To understand surface energy exchange processes over the semiarid regions in West Africa, numerical simulations of surface energy and water balances were carried out using a one-dimensional multilayer atmosphere-SOil-VEGetation (SOLVEG) model for selected days of the dry and rainy seasons over a savanna grassland ecosystem in Sumbrungu in the Upper East region of Ghana. The measured Bowen ratio was used to partition the residual energy into the observed sensible heat flux (H) and latent heat flux (LE) in order to investigate the impact of the surface energy closure on model performance. The results showed that the model overall reproduced the diurnal changes in the observed energy fluxes, especially the net radiation (Rn), compared to half-hourly eddy covariance flux measurements, for the study periods. The performance measure in terms of the correlation coefficient (R), centred root mean square error (RMSE), and normalized standard deviation ( σ ) between the simulated H and LE and their corresponding uncorrected observed values ranged between R = 0.63–0.99 and 0.83–0.94, RMSE = 0.88–1.25 and 0.88–1.92, and σ = 0.95–2.23 and 0.13–2.82 for the dry and rainy periods respectively, indicating a moderate to good model performance.

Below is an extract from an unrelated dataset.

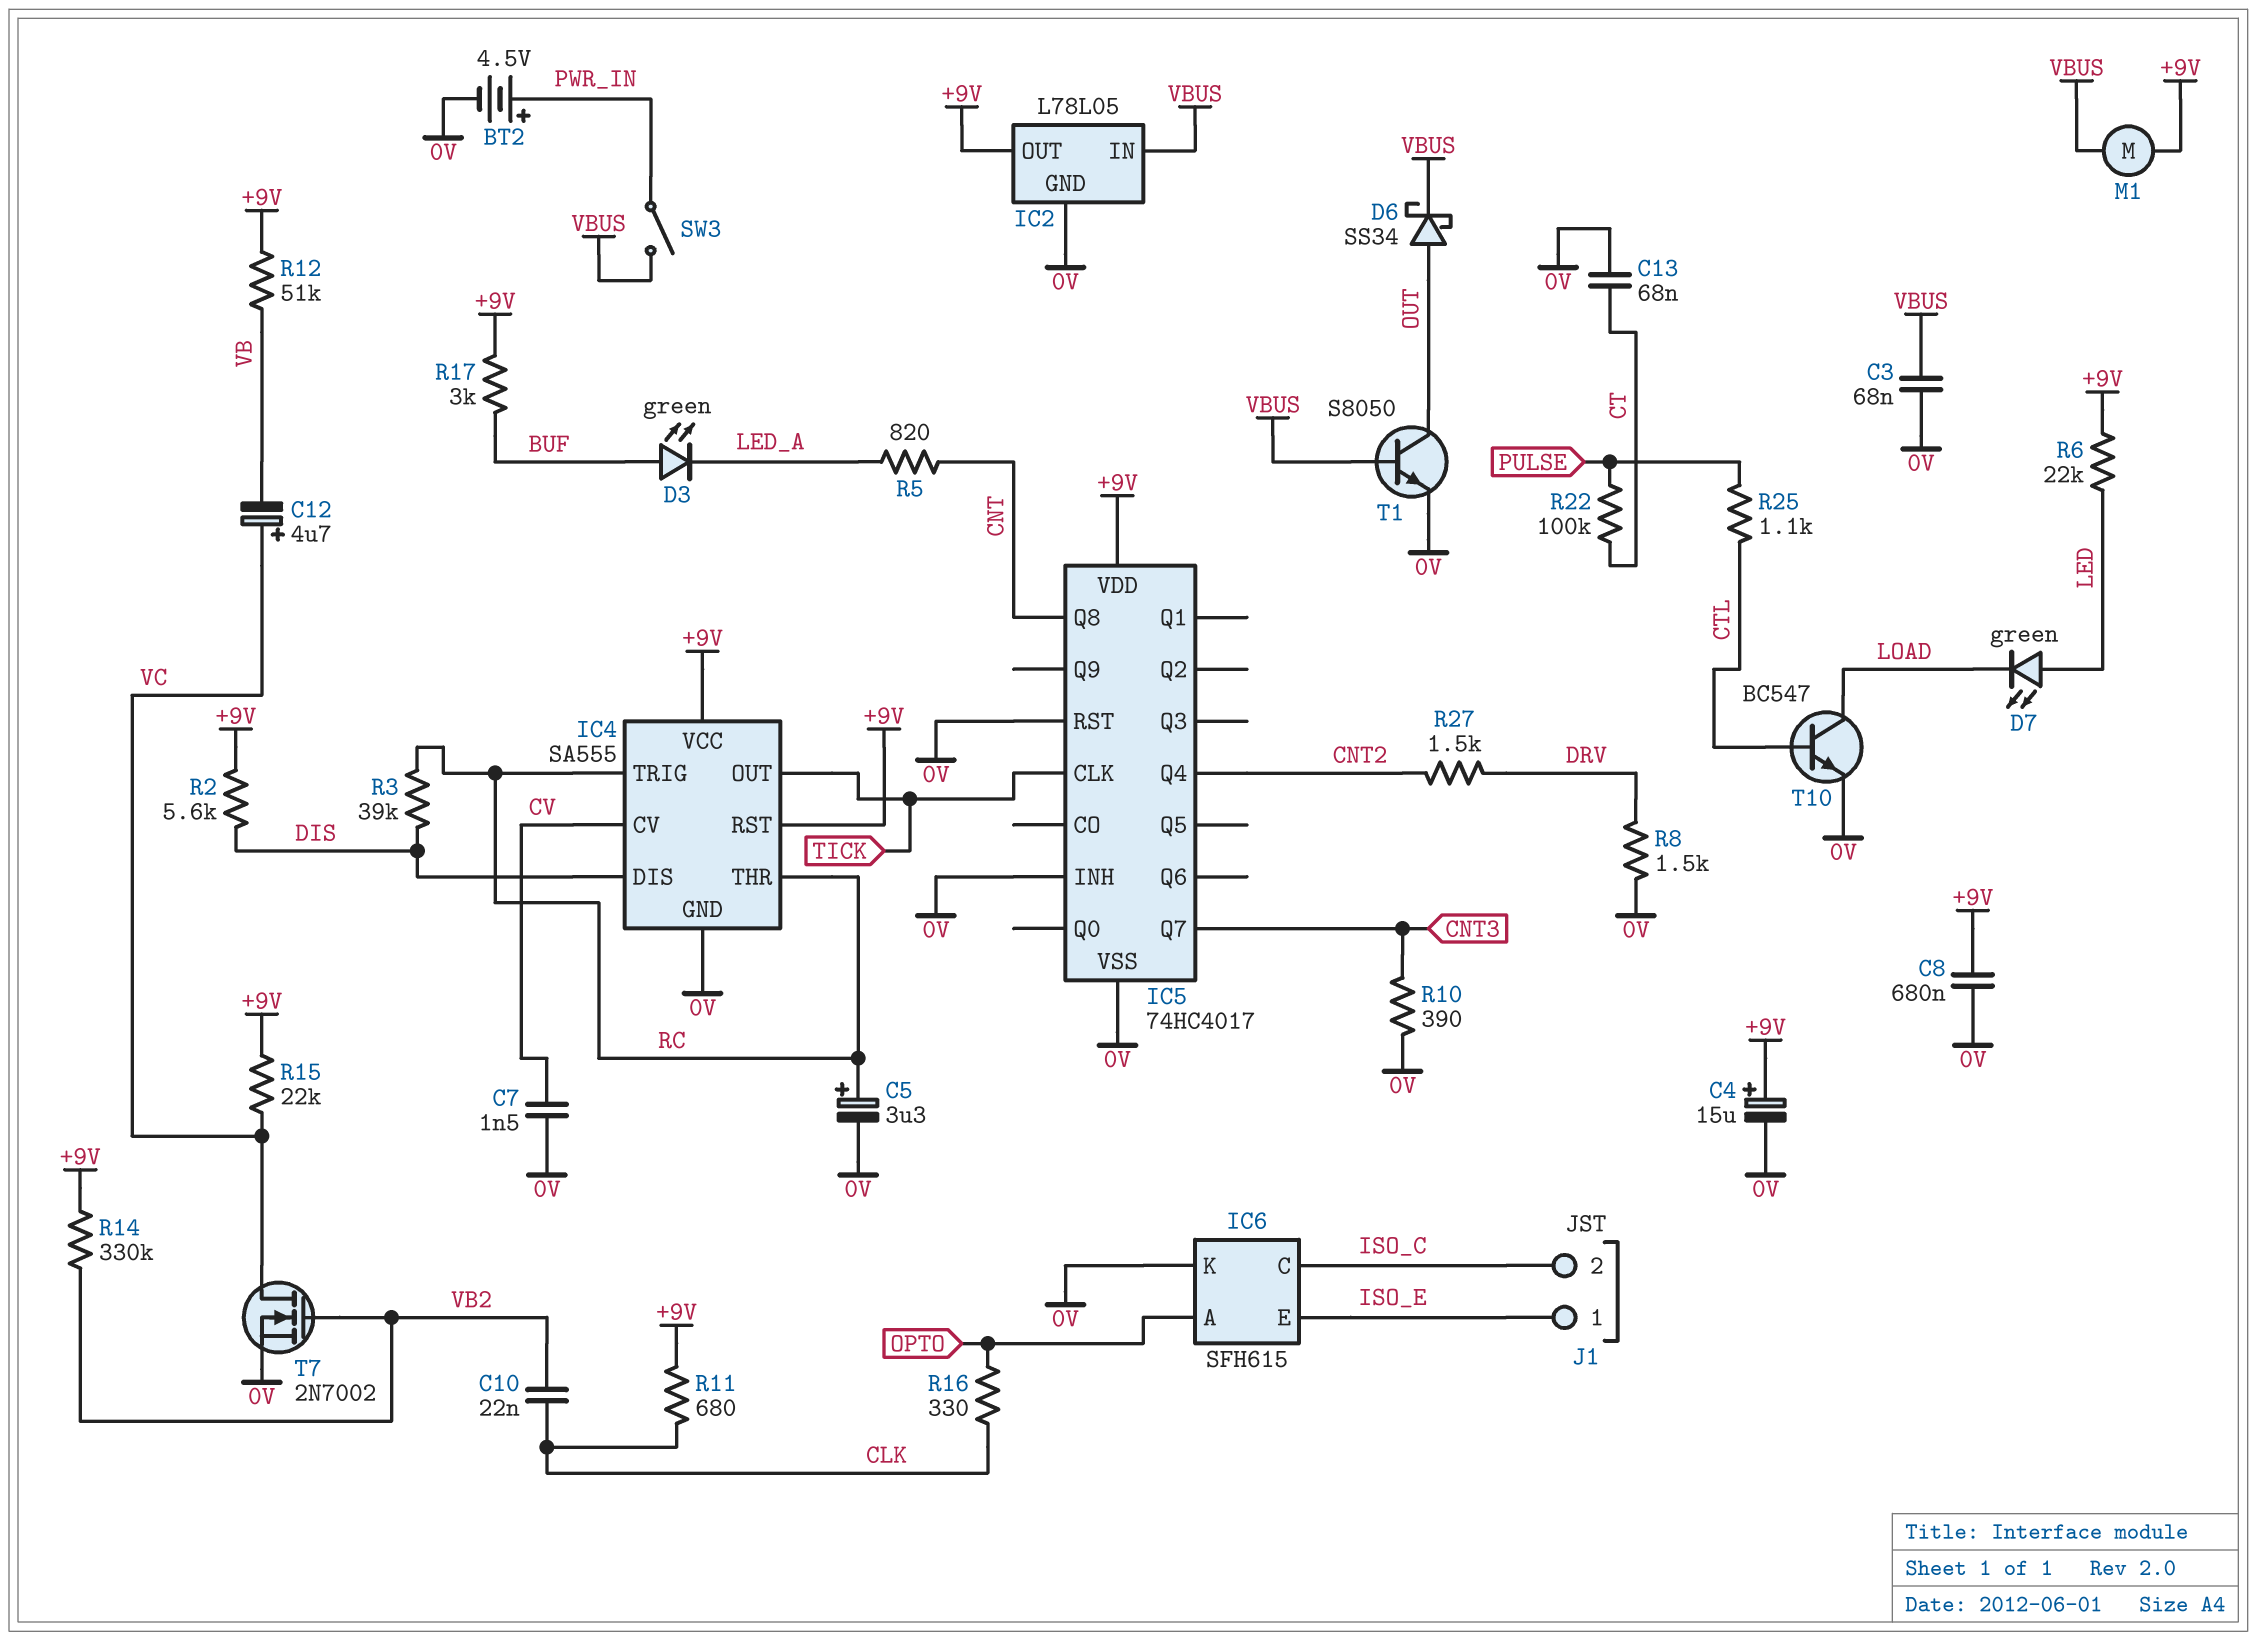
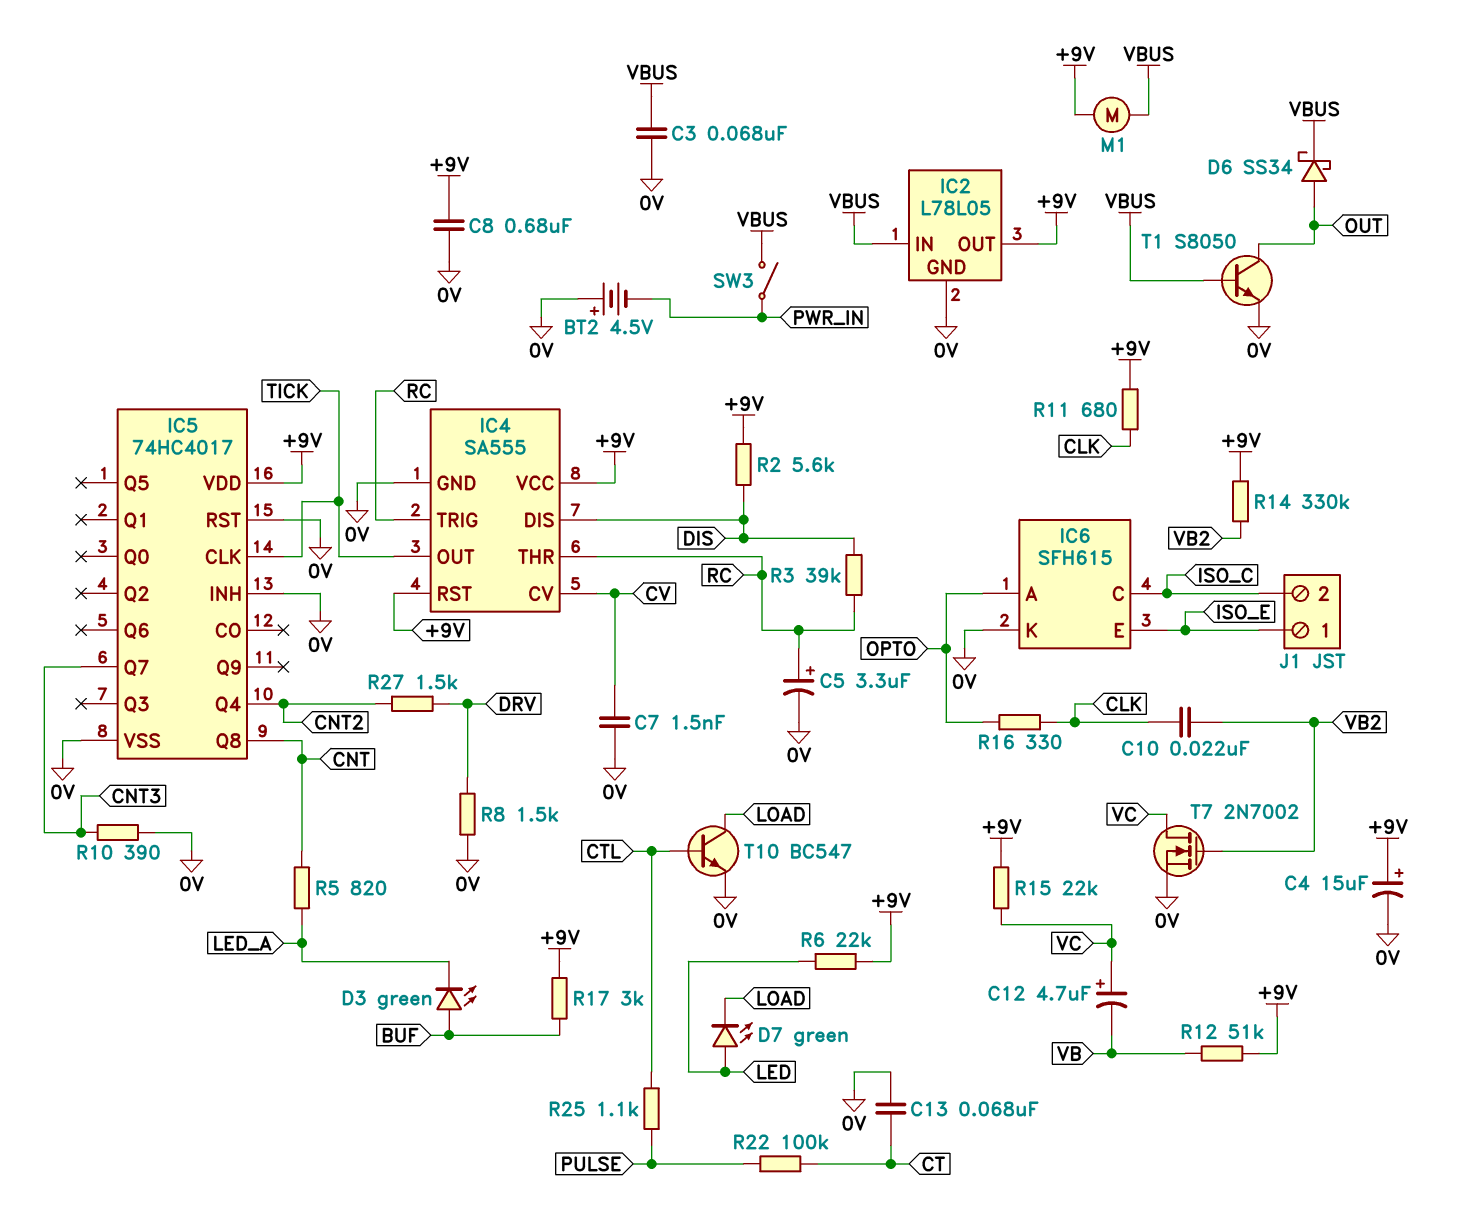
BT2: 4.5V (plus PWR_IN, minus 0V) -> 4.5V (plus 0V, minus PWR_IN)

The partitioning of H and LE by SOLVEG was generally in agreement with the observations during the dry period but showed clear discrepancies during the rainy period, particularly after rainfall events. Further sensitivity tests over longer simulation periods (e.g., 1 year) are required to improve model performance and to investigate seasonal exchanges of surface energy fluxes over the West African Savanna ecosystems in more details.